# Induro C314 vs CT314



## chasinglight (Apr 13, 2013)

Hi, I am looking to get a sturdy tripod for landscape and wildlife. It needs to be able to support a gripped 7D with 100-400. I have ready very good things about the Induro CT314. When I was looking for the best price I found someone selling the "C314" on eBay for $100 less than the CT314 currently goes for. Turns out the C314 is the previous model. The features look generally the same, the specs looks quite different. However, I believe the difference in specs could just be marketing talk..maximum load 22lbs vs 39lbs. I read a very good review of the "C413" (the same production year as the C314) on Luminous Landscapes so I believe the Induro CF tripods to be very capable.

Anyway does anyone have experience with either the C314 or CT314? any real life differences? 

Also I have researched manfrotto, gitzo, RRR, and others and am pretty set on the induro based on price, value, and favorable reviews. That said I am not looking for "well you should really get a Gitzo for $800 or a RRR for $1000." My budget allows <= $1000 for legs and a gimbal head...so with the induro I can easily stay within budget.

Thanks for your help!!!

http://www.indurogear.com/products_details_C314.html#specs
http://www.indurogear.com/products_details_CT314.html

http://www.luminous-landscape.com/reviews/accessories/indiro413.shtml


----------



## Jens_T (Apr 20, 2013)

Would also be very interested in feedback on that topic.
Looking for a carbon tripod myself and Induro is one of the brands that are in my closer selection.

Thanks,
Jens


----------



## Quasimodo (Apr 20, 2013)

I borrowed two different induro CT's, one with a Gimbal Head to support the Canon 800 F5,6L, and one with a ball Head to support the Canon 500 F4.0L IS II USM. Never have I tried a better tripod. Its tough, lightweight (carbon), very stable. Myself I have two Manfrottos and a Benro monopod. That will change when I get the money


----------



## janmaxim (Apr 22, 2013)

You could also look into Feisol. I recently purchased Ct-3442 and so far I am really impressed with the build quality.

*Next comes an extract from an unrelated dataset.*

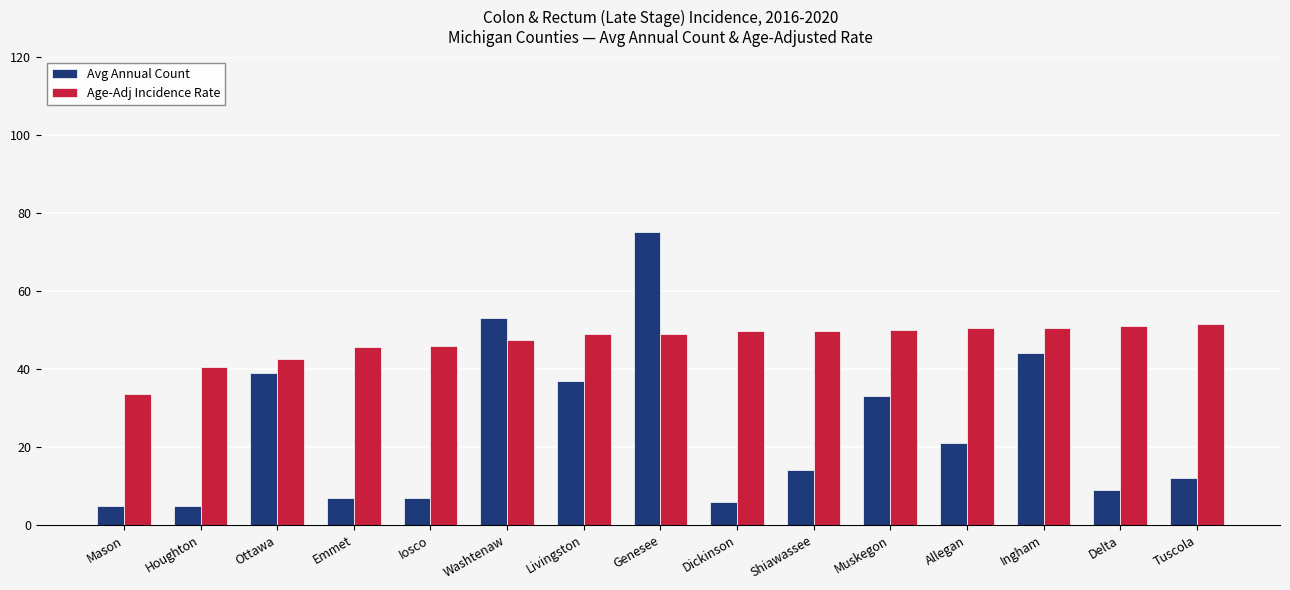

What is the difference between the highest and lowest values at Muskegon?

16.9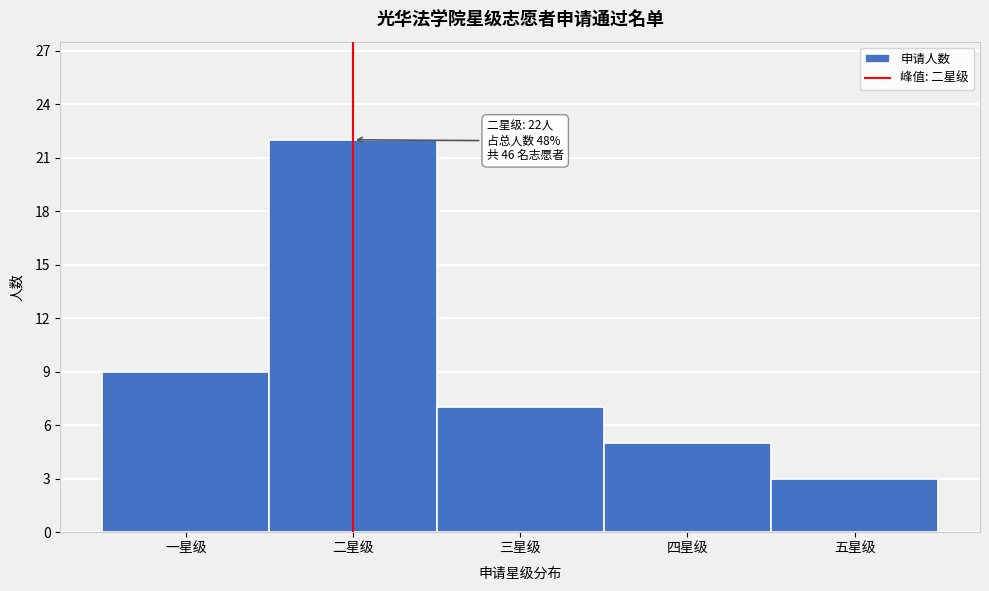

Reading left to right, extract all data points from this chart.

9	22	7	5	3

I also looked into the Induro, but in my evaluations Feisol seemed to give more bang for the buck and be of higher quality production.


----------



## pwp (Apr 22, 2013)

Recently I was shopping for a new ball head. At a local Induro showroom, I stress tested the heavier ballhead models. Even when fully locked off, you could drag/move the head. Absolutely not good enough. All the Induro ballheads did this. At half the price I got a completely satisfactory Manfrotto ballhead.

Induro legs may be perfectly fine, but I'd recommend avoiding their ballheads.

-PW


----------



## miah (Apr 22, 2013)

I have the Induro CT214 and Induro BHL2 ballhead. They work extremely well with the 5D3 and all of the lenses listed in my profile below. There is absolutely NO slippage in the ballhead whatsoever. Here's a good review:

http://www.deepgreenphotography.com/2012/05/gear-review-induro-ct313-tripod-bhl-2-ballhead/

If I was using a super-tele and gimbal mount, I'd probably want to step up to the CT314, but for anything less, save yourself the weight/bulk and get the CT214. I purchased mine at B&H, along with the Induro ELC-2 short column for ground work. These tripods are extremely well made, set up fast, and are an excellent value.


----------